Deloitte released the Portuguese edition of its biennial Digital Consumer Trends survey on Tuesday, 28 April, and the headline finding is the kind of adoption curve that is usually associated with smartphones rather than enterprise software. Seventy per cent of Portuguese adults reported in 2025 that they have already used a generative AI tool, against 41% recorded in the same survey two years earlier. The 71% relative increase in two years places Portugal in the upper range of European adoption rates and confirms what app-store rankings and traffic data have been suggesting for twelve months: GenAI is no longer a story about early-adopter tech professionals — it is mass-market consumer behaviour.
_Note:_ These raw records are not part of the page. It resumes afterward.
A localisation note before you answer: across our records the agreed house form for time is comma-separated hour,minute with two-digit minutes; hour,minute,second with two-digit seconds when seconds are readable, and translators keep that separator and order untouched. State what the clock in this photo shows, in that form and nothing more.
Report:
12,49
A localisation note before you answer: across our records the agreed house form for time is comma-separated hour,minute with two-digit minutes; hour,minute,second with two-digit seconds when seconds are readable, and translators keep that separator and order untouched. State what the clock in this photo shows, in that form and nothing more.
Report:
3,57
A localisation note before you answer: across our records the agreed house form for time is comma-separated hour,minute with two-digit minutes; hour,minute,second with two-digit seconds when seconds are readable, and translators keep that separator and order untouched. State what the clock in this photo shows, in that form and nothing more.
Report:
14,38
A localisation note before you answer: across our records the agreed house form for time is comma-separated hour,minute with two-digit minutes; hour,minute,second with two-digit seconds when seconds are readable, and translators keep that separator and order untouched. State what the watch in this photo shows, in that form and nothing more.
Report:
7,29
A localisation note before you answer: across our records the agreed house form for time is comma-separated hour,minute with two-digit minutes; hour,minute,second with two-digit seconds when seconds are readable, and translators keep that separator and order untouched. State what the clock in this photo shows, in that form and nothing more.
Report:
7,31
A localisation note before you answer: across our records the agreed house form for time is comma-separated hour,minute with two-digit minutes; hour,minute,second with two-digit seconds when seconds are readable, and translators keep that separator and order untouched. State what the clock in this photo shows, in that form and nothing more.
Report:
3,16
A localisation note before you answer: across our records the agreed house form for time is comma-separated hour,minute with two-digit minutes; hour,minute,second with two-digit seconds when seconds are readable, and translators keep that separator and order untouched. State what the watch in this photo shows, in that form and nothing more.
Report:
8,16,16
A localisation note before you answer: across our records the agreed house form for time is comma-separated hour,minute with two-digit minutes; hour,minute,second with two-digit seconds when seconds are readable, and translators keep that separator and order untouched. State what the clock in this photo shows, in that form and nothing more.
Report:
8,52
The generational breakdown is sharp. Eighty-five per cent of Generation Z respondents — the cohort born from the late 1990s onwards — report having used a generative AI tool, against 44% of boomers. Millennials sit closer to the Gen Z mark than to the boomer mark, and Generation X falls in between. ChatGPT is by some distance the dominant tool: 61% of respondents have used it specifically, against awareness of the brand at 76% of the adult population. Google Gemini, Microsoft Copilot, Anthropic's Claude and the open-source Mistral and Llama derivatives all register in single digits as named tools, although their integration inside other consumer products (Microsoft 365, Google Search, the Portuguese banks' chatbots, the SAPO products) means actual exposure is materially higher than the named-tool data suggests.
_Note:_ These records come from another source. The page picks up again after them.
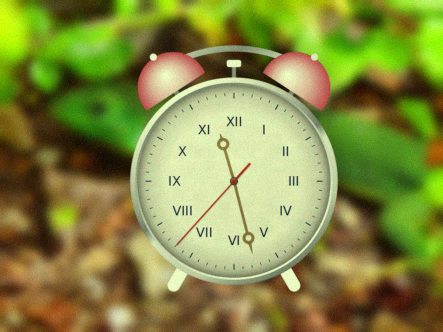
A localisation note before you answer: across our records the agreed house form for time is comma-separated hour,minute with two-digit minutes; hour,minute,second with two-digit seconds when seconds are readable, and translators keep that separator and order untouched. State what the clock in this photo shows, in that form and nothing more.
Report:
11,27,37
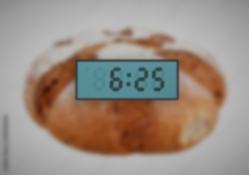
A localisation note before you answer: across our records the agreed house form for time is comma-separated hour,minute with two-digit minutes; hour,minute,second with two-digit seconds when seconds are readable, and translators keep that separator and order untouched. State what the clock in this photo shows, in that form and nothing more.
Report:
6,25
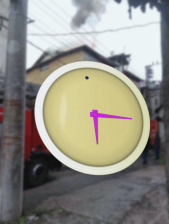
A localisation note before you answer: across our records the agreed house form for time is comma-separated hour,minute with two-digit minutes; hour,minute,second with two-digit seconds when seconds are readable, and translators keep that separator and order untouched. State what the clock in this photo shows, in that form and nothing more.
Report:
6,17
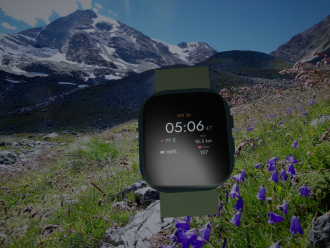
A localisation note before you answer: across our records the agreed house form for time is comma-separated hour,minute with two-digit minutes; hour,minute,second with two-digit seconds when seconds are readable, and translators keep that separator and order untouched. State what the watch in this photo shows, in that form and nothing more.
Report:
5,06
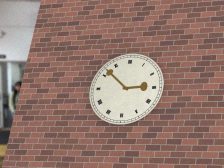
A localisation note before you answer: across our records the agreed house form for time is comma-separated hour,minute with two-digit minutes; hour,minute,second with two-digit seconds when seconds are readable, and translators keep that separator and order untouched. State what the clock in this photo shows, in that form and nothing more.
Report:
2,52
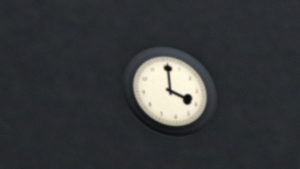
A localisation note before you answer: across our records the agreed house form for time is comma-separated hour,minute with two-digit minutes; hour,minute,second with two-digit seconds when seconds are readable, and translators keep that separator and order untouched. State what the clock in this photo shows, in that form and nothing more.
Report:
4,01
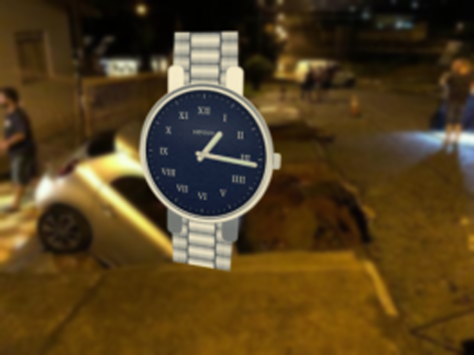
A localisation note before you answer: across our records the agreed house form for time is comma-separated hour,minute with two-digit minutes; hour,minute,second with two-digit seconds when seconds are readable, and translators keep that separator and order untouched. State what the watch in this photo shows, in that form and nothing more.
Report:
1,16
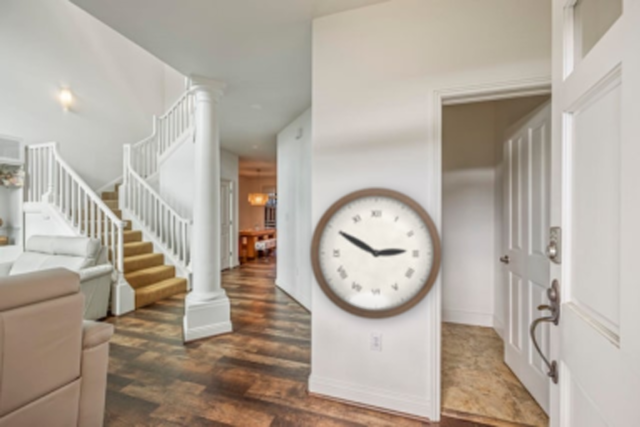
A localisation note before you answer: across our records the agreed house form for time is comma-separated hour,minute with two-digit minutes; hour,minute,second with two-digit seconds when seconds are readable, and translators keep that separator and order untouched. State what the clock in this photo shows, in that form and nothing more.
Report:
2,50
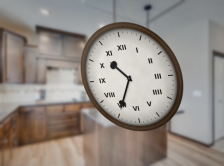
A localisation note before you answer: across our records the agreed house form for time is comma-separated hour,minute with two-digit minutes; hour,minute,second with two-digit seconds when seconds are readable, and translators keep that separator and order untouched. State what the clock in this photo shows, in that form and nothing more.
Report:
10,35
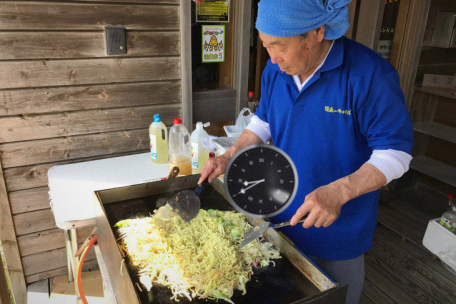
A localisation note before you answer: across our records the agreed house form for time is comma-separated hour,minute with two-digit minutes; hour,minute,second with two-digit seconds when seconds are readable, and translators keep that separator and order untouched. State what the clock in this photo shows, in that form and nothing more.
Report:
8,40
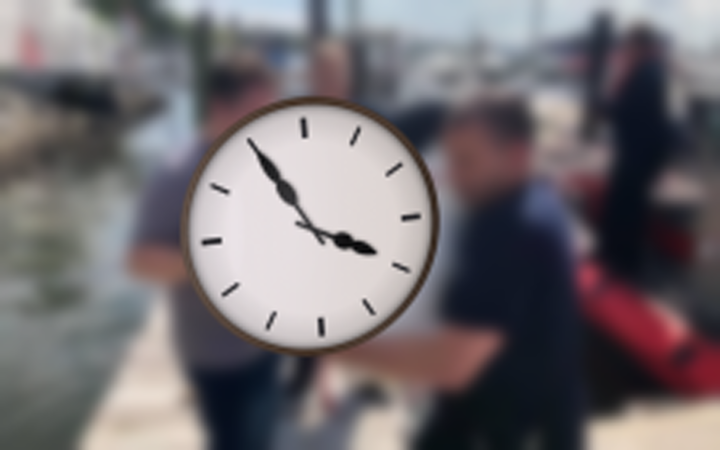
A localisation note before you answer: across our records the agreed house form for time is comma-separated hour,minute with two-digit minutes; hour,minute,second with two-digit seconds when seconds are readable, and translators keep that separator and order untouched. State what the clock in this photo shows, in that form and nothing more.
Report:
3,55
What people are doing with it
The use-case inventory inside the Deloitte survey breaks down across four big buckets. The largest is information retrieval and explanation — a category that includes school work, hobby learning, summarising news articles and 'asking quick questions you would previously have Googled'. The second is content drafting — emails, work documents, social-media posts — and is the category where the over-35 segment shows the steepest relative growth. The third is image generation, where the curve is being driven by social-media use rather than professional creative work. The fourth, smaller but rising, is interpersonal and emotional support: relationship advice, life decisions, simulated conversation.
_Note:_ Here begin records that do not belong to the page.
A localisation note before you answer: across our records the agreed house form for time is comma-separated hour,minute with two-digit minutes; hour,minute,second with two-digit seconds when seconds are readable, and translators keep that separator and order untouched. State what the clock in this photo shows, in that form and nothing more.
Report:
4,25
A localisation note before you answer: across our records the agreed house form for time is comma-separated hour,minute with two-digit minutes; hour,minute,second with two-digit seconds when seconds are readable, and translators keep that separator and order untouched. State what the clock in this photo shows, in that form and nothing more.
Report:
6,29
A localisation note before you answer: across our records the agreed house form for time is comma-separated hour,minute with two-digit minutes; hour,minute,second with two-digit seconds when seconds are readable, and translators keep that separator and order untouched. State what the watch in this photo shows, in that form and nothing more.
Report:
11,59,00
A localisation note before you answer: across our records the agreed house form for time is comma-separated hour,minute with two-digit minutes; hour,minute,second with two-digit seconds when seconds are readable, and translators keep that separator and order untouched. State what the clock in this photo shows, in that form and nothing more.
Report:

The trust layer inside the Deloitte numbers is the part that matters most for Portuguese policy. Portuguese respondents are about twenty points below the European mean on questions about whether they trust the outputs of GenAI tools and whether they fact-check. A meaningful share of users who say they 'use GenAI for important decisions' also say they do not verify the answers against another source. This is the data point the BCG study from January 2026 was already pointing at when it found that 61% of Portuguese respondents wanted formal AI training to become available. The Deloitte release reinforces that finding by showing that adoption has run faster than literacy — a configuration the OECD has been flagging as the highest-risk pattern in any AI-rollout cycle.
The business reading
For Portuguese employers the implication is direct. Seventy per cent adoption among consumers means staff are bringing GenAI into work environments whether or not the company has a published policy. The compliance question — what data is allowed in which tool, where intellectual-property leakage starts, who is accountable for AI-assisted output — is now a 2026 line-item rather than a 2027 planning exercise. The Deloitte authors recommend organisations move from passive prohibition to active enablement plus governance: which is the exact framing the European AI Act, due in full effect across 2026, also requires.